The length prefix is critical; without it, you can't stream multiple messages over a single TCP connection.

Bottom line: Protobuf gives you schema-enforced, efficient serialization. Define once in .proto, compile to your language, and you're done. It is not human-readable, but it is what you want when performance and size matter.

Protobuf in pybrid¶

The communication protocol including its protobuf definition has been open-sourced on GitHub under a permissive MIT licence. Within the repository, main.proto is the .proto file containing the current version of anabrid's protobuf protocol ("analog protobuf", short apb). The base message type for all messages exchanged between analog device and client is MessageV1.

There are multiple classes of messages:

• Commands: messages sent from client to device. Devices never take initiative, i.e., they only respond to commands.
• Response: messages sent from device back to client in direct follow-up to a command (includes SuccessMessage and ErrorMessage).
• Request: much like a command, but coming from an unauthenticated source (applicable with the simulator). Unlike a command, a request can be denied (see, e.g., UdpDataStreamingRefusedResponse).
• File, Module, Item: storage formats for devices' specification and configuration. Items can also be payload to commands such as the ConfigureCommand.

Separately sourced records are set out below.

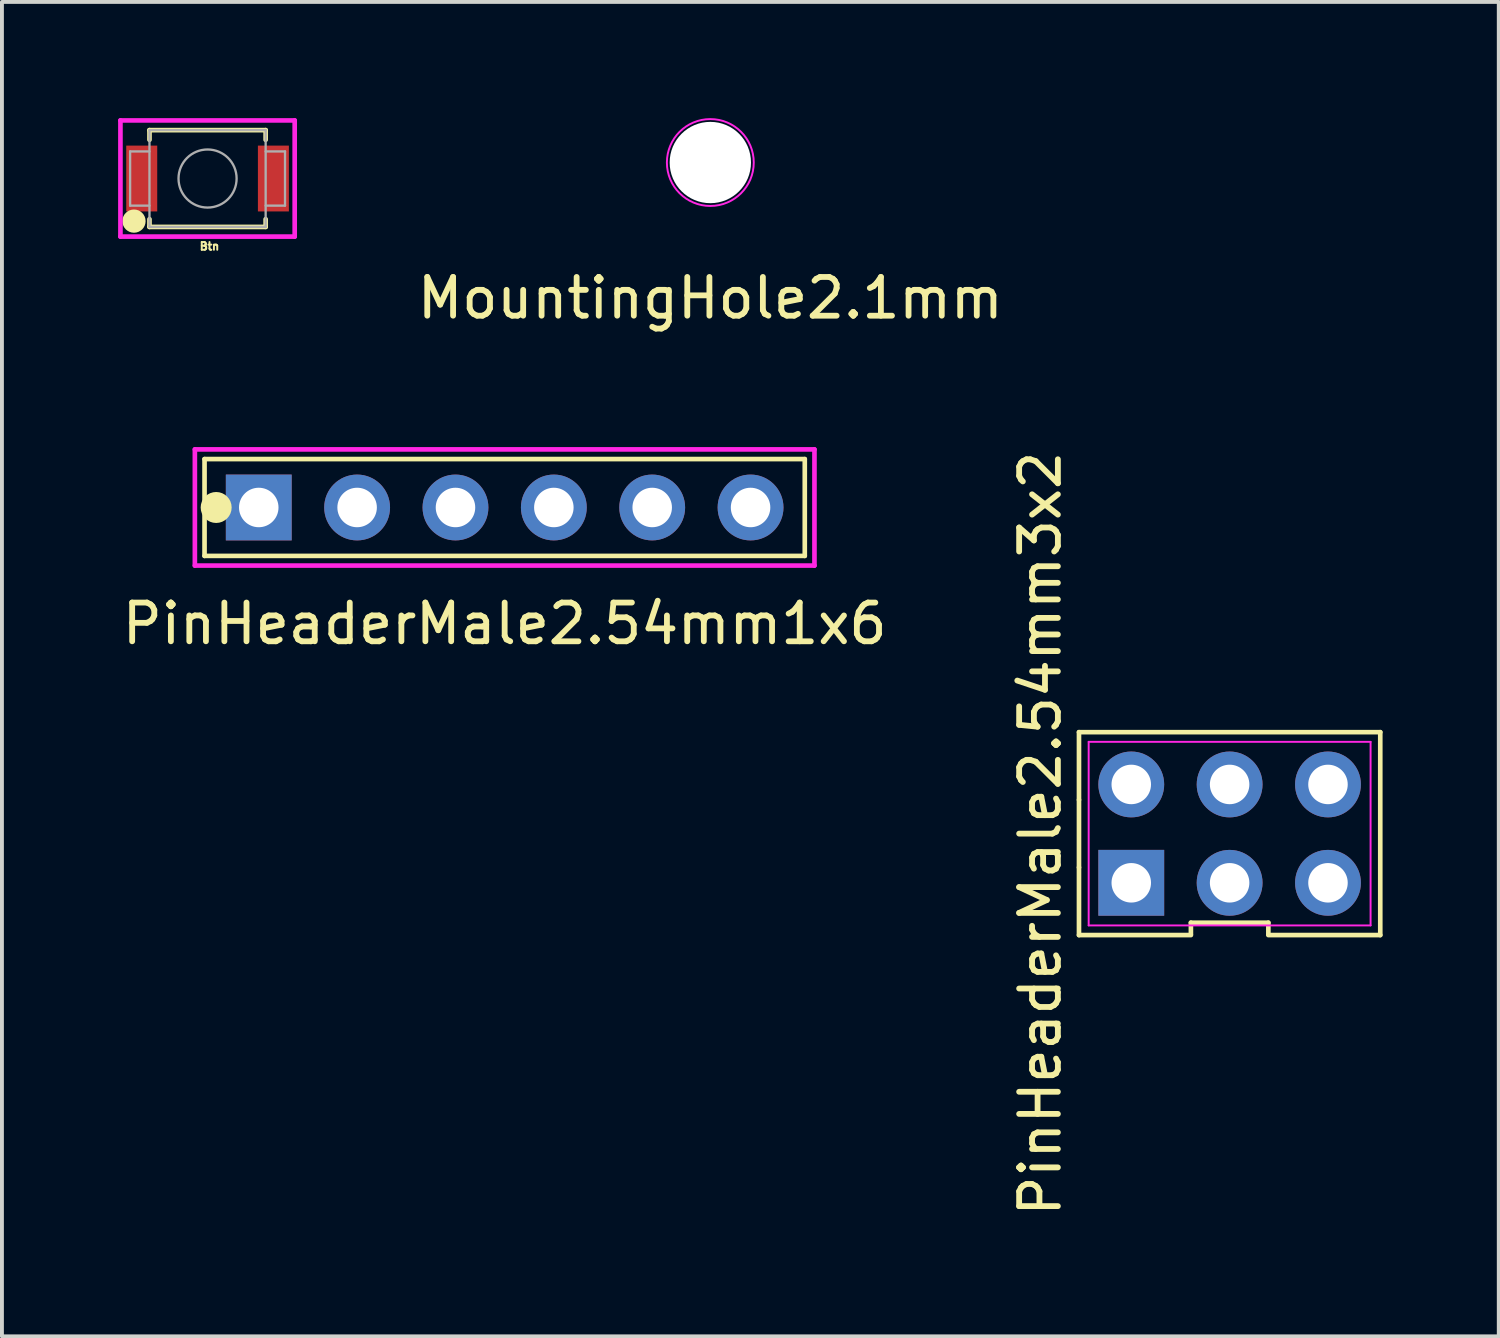
<source format=kicad_pcb>
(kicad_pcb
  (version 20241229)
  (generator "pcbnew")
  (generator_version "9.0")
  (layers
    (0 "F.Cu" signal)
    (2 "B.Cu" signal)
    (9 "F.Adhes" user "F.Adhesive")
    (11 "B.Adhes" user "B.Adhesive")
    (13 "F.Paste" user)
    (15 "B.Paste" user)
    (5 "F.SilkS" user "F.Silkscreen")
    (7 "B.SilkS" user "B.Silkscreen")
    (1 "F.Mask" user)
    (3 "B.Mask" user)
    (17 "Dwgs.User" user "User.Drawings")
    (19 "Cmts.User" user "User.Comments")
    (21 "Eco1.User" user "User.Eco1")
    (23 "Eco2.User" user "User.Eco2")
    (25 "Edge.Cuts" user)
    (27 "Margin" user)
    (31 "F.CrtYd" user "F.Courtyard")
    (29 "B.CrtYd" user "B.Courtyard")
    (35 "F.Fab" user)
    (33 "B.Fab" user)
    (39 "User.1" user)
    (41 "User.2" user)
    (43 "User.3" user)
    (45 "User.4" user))
  (footprint "MountingHole2.1mm"
    (layer "F.Cu")
    (at 15.293 1.147)
    (property "Reference" "MountingHole2.1mm" (at 0 3.5 0) (layer "F.SilkS") (effects (font (size 1 1) (thickness 0.15))))
    (attr through_hole)
    (fp_circle (center 0 0) (end 1.12 -0.06) (stroke (width 0.05) (type solid)) (fill no) (layer "F.CrtYd"))
    (pad "" np_thru_hole circle (at 0 0) (size 2.1 2.1) (drill 2.1) (layers "*.Cu" "*.Mask")))
  (footprint "Btn"
    (layer "F.Cu")
    (at 2.31 1.56)
    (property "Reference" "Btn" (at 0.05 1.75 0) (layer "F.SilkS") (effects (font (size 0.2 0.2) (thickness 0.05))))
    (attr through_hole)
    (fp_line (start -1.5 -1.25) (end 1.5 -1.25) (stroke (width 0.12) (type solid)) (layer "F.SilkS"))
    (fp_line (start -1.5 -1) (end -1.5 -1.25) (stroke (width 0.12) (type solid)) (layer "F.SilkS"))
    (fp_line (start -1.5 1.05) (end -1.5 1.25) (stroke (width 0.12) (type solid)) (layer "F.SilkS"))
    (fp_line (start -1.5 1.25) (end 1.5 1.25) (stroke (width 0.12) (type solid)) (layer "F.SilkS"))
    (fp_line (start 1.5 -1.25) (end 1.5 -1) (stroke (width 0.12) (type solid)) (layer "F.SilkS"))
    (fp_line (start 1.5 1.25) (end 1.5 1.05) (stroke (width 0.12) (type solid)) (layer "F.SilkS"))
    (fp_circle (center -1.9 1.1) (end -1.9 1.1) (stroke (width 0.3) (type solid)) (fill no) (layer "F.SilkS"))
    (fp_line (start -2.25 -1.5) (end -2.25 1.5) (stroke (width 0.12) (type solid)) (layer "F.CrtYd"))
    (fp_line (start -2.25 1.5) (end 2.25 1.5) (stroke (width 0.12) (type solid)) (layer "F.CrtYd"))
    (fp_line (start 2.25 -1.5) (end -2.25 -1.5) (stroke (width 0.12) (type solid)) (layer "F.CrtYd"))
    (fp_line (start 2.25 1.5) (end 2.25 -1.5) (stroke (width 0.12) (type solid)) (layer "F.CrtYd"))
    (fp_line (start -2 -0.7) (end -2 0.7) (stroke (width 0.06) (type solid)) (layer "F.Fab"))
    (fp_line (start -2 -0.7) (end -1.5 -0.7) (stroke (width 0.06) (type solid)) (layer "F.Fab"))
    (fp_line (start -2 0.7) (end -1.5 0.7) (stroke (width 0.06) (type solid)) (layer "F.Fab"))
    (fp_line (start -1.5 -1.25) (end -1.5 1.25) (stroke (width 0.06) (type solid)) (layer "F.Fab"))
    (fp_line (start -1.5 -1.25) (end 1.5 -1.25) (stroke (width 0.06) (type solid)) (layer "F.Fab"))
    (fp_line (start -1.5 1.25) (end 1.5 1.25) (stroke (width 0.06) (type solid)) (layer "F.Fab"))
    (fp_line (start 1.5 -1.25) (end 1.5 1.25) (stroke (width 0.06) (type solid)) (layer "F.Fab"))
    (fp_line (start 2 -0.7) (end 1.5 -0.7) (stroke (width 0.06) (type solid)) (layer "F.Fab"))
    (fp_line (start 2 -0.7) (end 2 0.7) (stroke (width 0.06) (type solid)) (layer "F.Fab"))
    (fp_line (start 2 0.7) (end 1.5 0.7) (stroke (width 0.06) (type solid)) (layer "F.Fab"))
    (fp_circle (center 0 0) (end 0.75 0) (stroke (width 0.06) (type solid)) (fill no) (layer "F.Fab"))
    (pad "1" smd rect (at -1.7 0) (size 0.8 1.7) (layers "F.Cu" "F.Mask" "F.Paste"))
    (pad "2" smd rect (at 1.7 0) (size 0.8 1.7) (layers "F.Cu" "F.Mask" "F.Paste")))
  (footprint "PinHeaderMale2.54mm1x6"
    (layer "F.Cu")
    (at 9.982 10.055)
    (property "Reference" "PinHeaderMale2.54mm1x6" (at 0 3 0) (layer "F.SilkS") (effects (font (size 1 1) (thickness 0.15))))
    (attr through_hole)
    (fp_line (start -7.75 -1.25) (end -7.75 1.25) (stroke (width 0.12) (type solid)) (layer "F.SilkS"))
    (fp_line (start -7.75 -1.25) (end 7.75 -1.25) (stroke (width 0.12) (type solid)) (layer "F.SilkS"))
    (fp_line (start 7.75 -1.25) (end 7.75 1.25) (stroke (width 0.12) (type solid)) (layer "F.SilkS"))
    (fp_line (start 7.75 1.25) (end -7.75 1.25) (stroke (width 0.12) (type solid)) (layer "F.SilkS"))
    (fp_circle (center -7.45 0) (end -7.45 0) (stroke (width 0.4) (type solid)) (fill no) (layer "F.SilkS"))
    (fp_line (start -8 -1.5) (end 8 -1.5) (stroke (width 0.12) (type solid)) (layer "F.CrtYd"))
    (fp_line (start -8 1.5) (end -8 -1.5) (stroke (width 0.12) (type solid)) (layer "F.CrtYd"))
    (fp_line (start 8 -1.5) (end 8 1.5) (stroke (width 0.12) (type solid)) (layer "F.CrtYd"))
    (fp_line (start 8 1.5) (end -8 1.5) (stroke (width 0.12) (type solid)) (layer "F.CrtYd"))
    (pad "1" thru_hole rect (at -6.35 0) (size 1.7 1.7) (drill 1.02) (layers "*.Cu" "*.Mask"))
    (pad "2" thru_hole circle (at -3.81 0) (size 1.7 1.7) (drill 1.02) (layers "*.Cu" "*.Mask"))
    (pad "3" thru_hole circle (at -1.27 0) (size 1.7 1.7) (drill 1.02) (layers "*.Cu" "*.Mask"))
    (pad "4" thru_hole circle (at 1.27 0) (size 1.7 1.7) (drill 1.02) (layers "*.Cu" "*.Mask"))
    (pad "5" thru_hole circle (at 3.81 0) (size 1.7 1.7) (drill 1.02) (layers "*.Cu" "*.Mask"))
    (pad "6" thru_hole circle (at 6.35 0) (size 1.7 1.7) (drill 1.02) (layers "*.Cu" "*.Mask")))
  (footprint "PinHeaderMale2.54mm3x2"
    (layer "F.Cu")
    (at 28.703 18.477)
    (property "Reference" "PinHeaderMale2.54mm3x2" (at -4.89 0 90) (layer "F.SilkS") (effects (font (size 1 1) (thickness 0.15))))
    (attr through_hole)
    (fp_line (start -3.89 -2.62) (end -3.89 -0.873) (stroke (width 0.12) (type solid)) (layer "F.SilkS"))
    (fp_line (start -3.89 -0.873) (end -3.89 0.873) (stroke (width 0.12) (type solid)) (layer "F.SilkS"))
    (fp_line (start -3.89 0.873) (end -3.89 2.62) (stroke (width 0.12) (type solid)) (layer "F.SilkS"))
    (fp_line (start -3.89 2.62) (end -1 2.62) (stroke (width 0.12) (type solid)) (layer "F.SilkS"))
    (fp_line (start -1 2.3) (end 1 2.3) (stroke (width 0.12) (type solid)) (layer "F.SilkS"))
    (fp_line (start -1 2.6) (end -1 2.3) (stroke (width 0.12) (type solid)) (layer "F.SilkS"))
    (fp_line (start 1 2.3) (end 1 2.6) (stroke (width 0.12) (type solid)) (layer "F.SilkS"))
    (fp_line (start 3.89 -2.62) (end -3.89 -2.62) (stroke (width 0.12) (type solid)) (layer "F.SilkS"))
    (fp_line (start 3.89 2.62) (end 1 2.62) (stroke (width 0.12) (type solid)) (layer "F.SilkS"))
    (fp_line (start 3.89 2.62) (end 3.89 -2.62) (stroke (width 0.12) (type solid)) (layer "F.SilkS"))
    (fp_line (start -3.64 -2.37) (end 3.64 -2.37) (stroke (width 0.05) (type solid)) (layer "F.CrtYd"))
    (fp_line (start -3.64 2.37) (end -3.64 -2.37) (stroke (width 0.05) (type solid)) (layer "F.CrtYd"))
    (fp_line (start 3.64 -2.37) (end 3.64 2.37) (stroke (width 0.05) (type solid)) (layer "F.CrtYd"))
    (fp_line (start 3.64 2.37) (end -3.64 2.37) (stroke (width 0.05) (type solid)) (layer "F.CrtYd"))
    (pad "1" thru_hole rect (at -2.54 1.27) (size 1.7 1.7) (drill 1.02) (layers "*.Cu" "*.Mask"))
    (pad "2" thru_hole circle (at -2.54 -1.27) (size 1.7 1.7) (drill 1.02) (layers "*.Cu" "*.Mask"))
    (pad "3" thru_hole circle (at 0 1.27) (size 1.7 1.7) (drill 1.02) (layers "*.Cu" "*.Mask"))
    (pad "4" thru_hole circle (at 0 -1.27) (size 1.7 1.7) (drill 1.02) (layers "*.Cu" "*.Mask"))
    (pad "5" thru_hole circle (at 2.54 1.27) (size 1.7 1.7) (drill 1.02) (layers "*.Cu" "*.Mask"))
    (pad "6" thru_hole circle (at 2.54 -1.27) (size 1.7 1.7) (drill 1.02) (layers "*.Cu" "*.Mask")))
  (gr_rect
    (start -3 -3)
    (end 35.653 31.459)
    (stroke (width 0.1) (type default))
    (fill no)
    (layer "Edge.Cuts")))
</source>
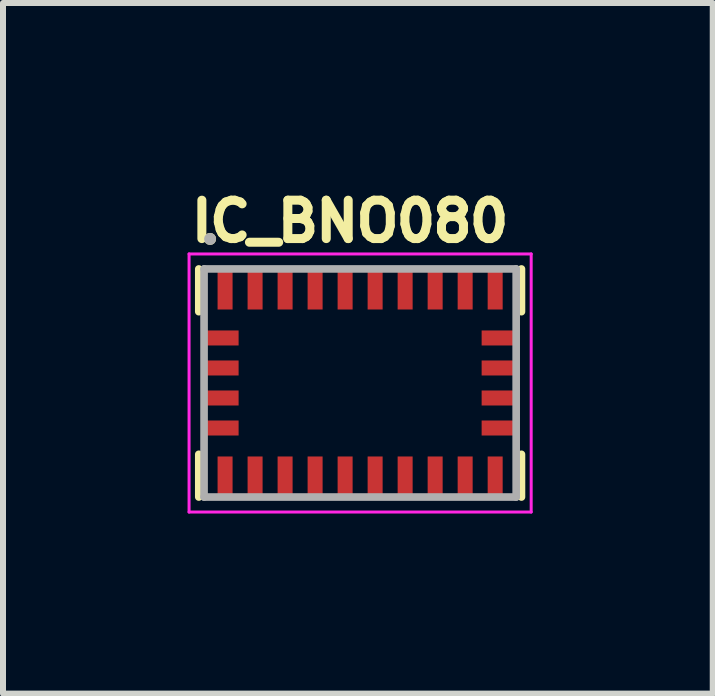
<source format=kicad_pcb>
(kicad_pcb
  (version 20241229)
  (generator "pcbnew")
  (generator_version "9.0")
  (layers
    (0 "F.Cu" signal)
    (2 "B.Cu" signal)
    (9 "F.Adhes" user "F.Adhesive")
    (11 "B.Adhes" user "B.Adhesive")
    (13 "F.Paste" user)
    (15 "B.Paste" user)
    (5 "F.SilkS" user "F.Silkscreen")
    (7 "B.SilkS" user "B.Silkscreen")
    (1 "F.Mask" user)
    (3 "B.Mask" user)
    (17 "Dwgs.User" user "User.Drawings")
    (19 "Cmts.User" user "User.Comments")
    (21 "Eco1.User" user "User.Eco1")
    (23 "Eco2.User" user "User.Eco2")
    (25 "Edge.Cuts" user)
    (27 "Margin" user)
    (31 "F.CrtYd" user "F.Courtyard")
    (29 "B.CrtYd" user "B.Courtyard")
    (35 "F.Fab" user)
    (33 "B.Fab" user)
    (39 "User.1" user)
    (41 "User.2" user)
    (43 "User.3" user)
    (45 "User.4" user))
  (footprint "IC_BNO080"
    (layer "F.Cu")
    (at 2.95 3.331)
    (property "Reference" "IC_BNO080" (at -0.168 -2.694 0) (layer "F.SilkS") (effects (font (size 0.64 0.64) (thickness 0.15))))
    (attr smd)
    (fp_line (start -2.688 -1.9) (end -2.688 -1.188) (stroke (width 0.127) (type solid)) (layer "F.SilkS"))
    (fp_line (start -2.688 1.9) (end -2.688 1.188) (stroke (width 0.127) (type solid)) (layer "F.SilkS"))
    (fp_line (start 2.688 -1.9) (end 2.688 -1.188) (stroke (width 0.127) (type solid)) (layer "F.SilkS"))
    (fp_line (start 2.688 1.9) (end 2.688 1.188) (stroke (width 0.127) (type solid)) (layer "F.SilkS"))
    (fp_circle (center -2.5 -2.4) (end -2.45 -2.4) (stroke (width 0.1) (type solid)) (fill no) (layer "F.SilkS"))
    (fp_line (start -2.85 -2.15) (end 2.85 -2.15) (stroke (width 0.05) (type solid)) (layer "F.CrtYd"))
    (fp_line (start -2.85 2.15) (end -2.85 -2.15) (stroke (width 0.05) (type solid)) (layer "F.CrtYd"))
    (fp_line (start 2.85 -2.15) (end 2.85 2.15) (stroke (width 0.05) (type solid)) (layer "F.CrtYd"))
    (fp_line (start 2.85 2.15) (end -2.85 2.15) (stroke (width 0.05) (type solid)) (layer "F.CrtYd"))
    (fp_line (start -2.6 -1.9) (end 2.6 -1.9) (stroke (width 0.127) (type solid)) (layer "F.Fab"))
    (fp_line (start -2.6 1.9) (end -2.6 -1.9) (stroke (width 0.127) (type solid)) (layer "F.Fab"))
    (fp_line (start 2.6 -1.9) (end 2.6 1.9) (stroke (width 0.127) (type solid)) (layer "F.Fab"))
    (fp_line (start 2.6 1.9) (end -2.6 1.9) (stroke (width 0.127) (type solid)) (layer "F.Fab"))
    (fp_circle (center -2.5 -2.4) (end -2.45 -2.4) (stroke (width 0.1) (type solid)) (fill no) (layer "F.Fab"))
    (pad "1" smd rect (at -2.25 -1.562 90) (size 0.675 0.25) (layers "F.Cu" "F.Mask" "F.Paste"))
    (pad "2" smd rect (at -2.312 -0.75) (size 0.575 0.25) (layers "F.Cu" "F.Mask" "F.Paste"))
    (pad "3" smd rect (at -2.312 -0.25) (size 0.575 0.25) (layers "F.Cu" "F.Mask" "F.Paste"))
    (pad "4" smd rect (at -2.312 0.25) (size 0.575 0.25) (layers "F.Cu" "F.Mask" "F.Paste"))
    (pad "5" smd rect (at -2.312 0.75) (size 0.575 0.25) (layers "F.Cu" "F.Mask" "F.Paste"))
    (pad "6" smd rect (at -2.25 1.562 270) (size 0.675 0.25) (layers "F.Cu" "F.Mask" "F.Paste"))
    (pad "7" smd rect (at -1.75 1.562 270) (size 0.675 0.25) (layers "F.Cu" "F.Mask" "F.Paste"))
    (pad "8" smd rect (at -1.25 1.562 270) (size 0.675 0.25) (layers "F.Cu" "F.Mask" "F.Paste"))
    (pad "9" smd rect (at -0.75 1.562 270) (size 0.675 0.25) (layers "F.Cu" "F.Mask" "F.Paste"))
    (pad "10" smd rect (at -0.25 1.562 270) (size 0.675 0.25) (layers "F.Cu" "F.Mask" "F.Paste"))
    (pad "11" smd rect (at 0.25 1.562 270) (size 0.675 0.25) (layers "F.Cu" "F.Mask" "F.Paste"))
    (pad "12" smd rect (at 0.75 1.562 270) (size 0.675 0.25) (layers "F.Cu" "F.Mask" "F.Paste"))
    (pad "13" smd rect (at 1.25 1.562 270) (size 0.675 0.25) (layers "F.Cu" "F.Mask" "F.Paste"))
    (pad "14" smd rect (at 1.75 1.562 270) (size 0.675 0.25) (layers "F.Cu" "F.Mask" "F.Paste"))
    (pad "15" smd rect (at 2.25 1.562 270) (size 0.675 0.25) (layers "F.Cu" "F.Mask" "F.Paste"))
    (pad "16" smd rect (at 2.312 0.75 180) (size 0.575 0.25) (layers "F.Cu" "F.Mask" "F.Paste"))
    (pad "17" smd rect (at 2.312 0.25 180) (size 0.575 0.25) (layers "F.Cu" "F.Mask" "F.Paste"))
    (pad "18" smd rect (at 2.312 -0.25 180) (size 0.575 0.25) (layers "F.Cu" "F.Mask" "F.Paste"))
    (pad "19" smd rect (at 2.312 -0.75 180) (size 0.575 0.25) (layers "F.Cu" "F.Mask" "F.Paste"))
    (pad "20" smd rect (at 2.25 -1.562 90) (size 0.675 0.25) (layers "F.Cu" "F.Mask" "F.Paste"))
    (pad "21" smd rect (at 1.75 -1.562 90) (size 0.675 0.25) (layers "F.Cu" "F.Mask" "F.Paste"))
    (pad "22" smd rect (at 1.25 -1.562 90) (size 0.675 0.25) (layers "F.Cu" "F.Mask" "F.Paste"))
    (pad "23" smd rect (at 0.75 -1.562 90) (size 0.675 0.25) (layers "F.Cu" "F.Mask" "F.Paste"))
    (pad "24" smd rect (at 0.25 -1.562 90) (size 0.675 0.25) (layers "F.Cu" "F.Mask" "F.Paste"))
    (pad "25" smd rect (at -0.25 -1.562 90) (size 0.675 0.25) (layers "F.Cu" "F.Mask" "F.Paste"))
    (pad "26" smd rect (at -0.75 -1.562 90) (size 0.675 0.25) (layers "F.Cu" "F.Mask" "F.Paste"))
    (pad "27" smd rect (at -1.25 -1.562 90) (size 0.675 0.25) (layers "F.Cu" "F.Mask" "F.Paste"))
    (pad "28" smd rect (at -1.75 -1.562 90) (size 0.675 0.25) (layers "F.Cu" "F.Mask" "F.Paste")))
  (gr_rect
    (start -3 -3)
    (end 8.825 8.506)
    (stroke (width 0.1) (type default))
    (fill no)
    (layer "Edge.Cuts")))
</source>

With the generated protobuf files for Python, any type of message can be serialized to a binary string and stored to a file. Independent of the type of message serialized, we use the .apb extension to denote protobuf files compatible with the analog protobuf format. The package pybrid.base.proto contains the class ProtoIO which offers wrapper functions load_module and store_module to store Module structures to disk. Modules can contain both specifications and configurations for devices, which is why this is the preferred way to serialize device data.

Versioning¶

The protocol grows over time, and some changes might be breaking. A protobuf Version is defined by three numbers (major, minor, and patch), and changes in the major version usually break backwards compatibility. To deal with this, pybrid ships a versioning facility in the pybrid.base.proto package: the ProtoVersioning class offers an update() function that takes a File object (essentially a Module with a Version) and iteratively updates it to the newest version of the protocol, implementing one function per step from version i to version i + 1. If updating is impossible automatically due to breaking changes, an error is raised. When storing a module using ProtoIO.store_module, the version may be manually defined and defaults to the current version (ProtoVersioning.current()).